● Problem
Every line of the data should be written out exactly, with the pictures left out.

● ● ● ● ● ● ●

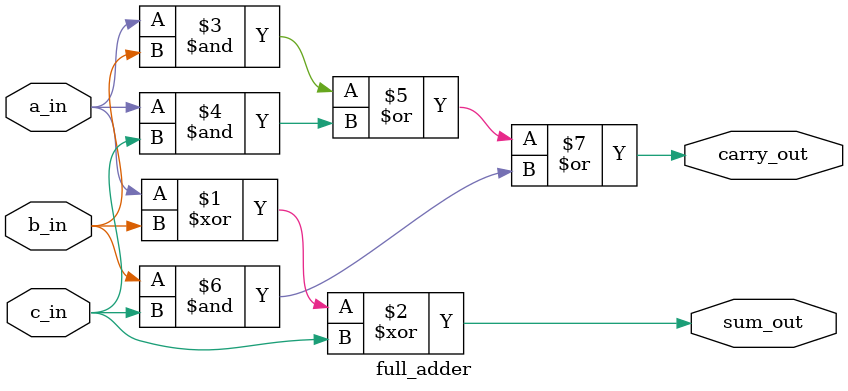
<source format=v>
`timescale 1ns / 1ps


module full_adder(
    input a_in,
    input b_in,
    input c_in,
    output sum_out,
    output carry_out
    );
      assign sum_out = (a_in ^ b_in) ^ c_in;
  assign carry_out = (a_in & b_in) | (a_in & c_in) | (b_in & c_in);

endmodule

</source>
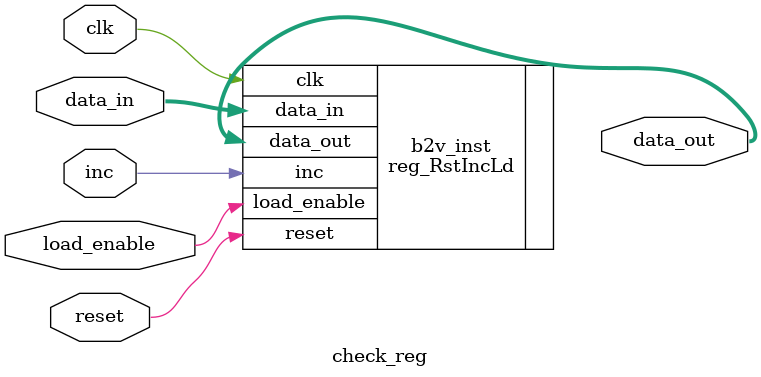
<source format=v>


module check_reg(
	clk,
	inc,
	load_enable,
	reset,
	data_in,
	data_out
);


input wire	clk;
input wire	inc;
input wire	load_enable;
input wire	reset;
input wire	[15:0] data_in;
output wire	[15:0] data_out;






reg_RstIncLd	b2v_inst(
	.clk(clk),
	.inc(inc),
	.load_enable(load_enable),
	.reset(reset),
	.data_in(data_in),
	.data_out(data_out));


endmodule

</source>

● ● ● ● ● ● ●

● Expected answer
<source format=v>
`timescale 1ns / 1ps


module full_adder(
    input a_in,
    input b_in,
    input c_in,
    output sum_out,
    output carry_out
    );
      assign sum_out = (a_in ^ b_in) ^ c_in;
  assign carry_out = (a_in & b_in) | (a_in & c_in) | (b_in & c_in);

endmodule

</source>
<source format=v>


module check_reg(
	clk,
	inc,
	load_enable,
	reset,
	data_in,
	data_out
);


input wire	clk;
input wire	inc;
input wire	load_enable;
input wire	reset;
input wire	[15:0] data_in;
output wire	[15:0] data_out;






reg_RstIncLd	b2v_inst(
	.clk(clk),
	.inc(inc),
	.load_enable(load_enable),
	.reset(reset),
	.data_in(data_in),
	.data_out(data_out));


endmodule

</source>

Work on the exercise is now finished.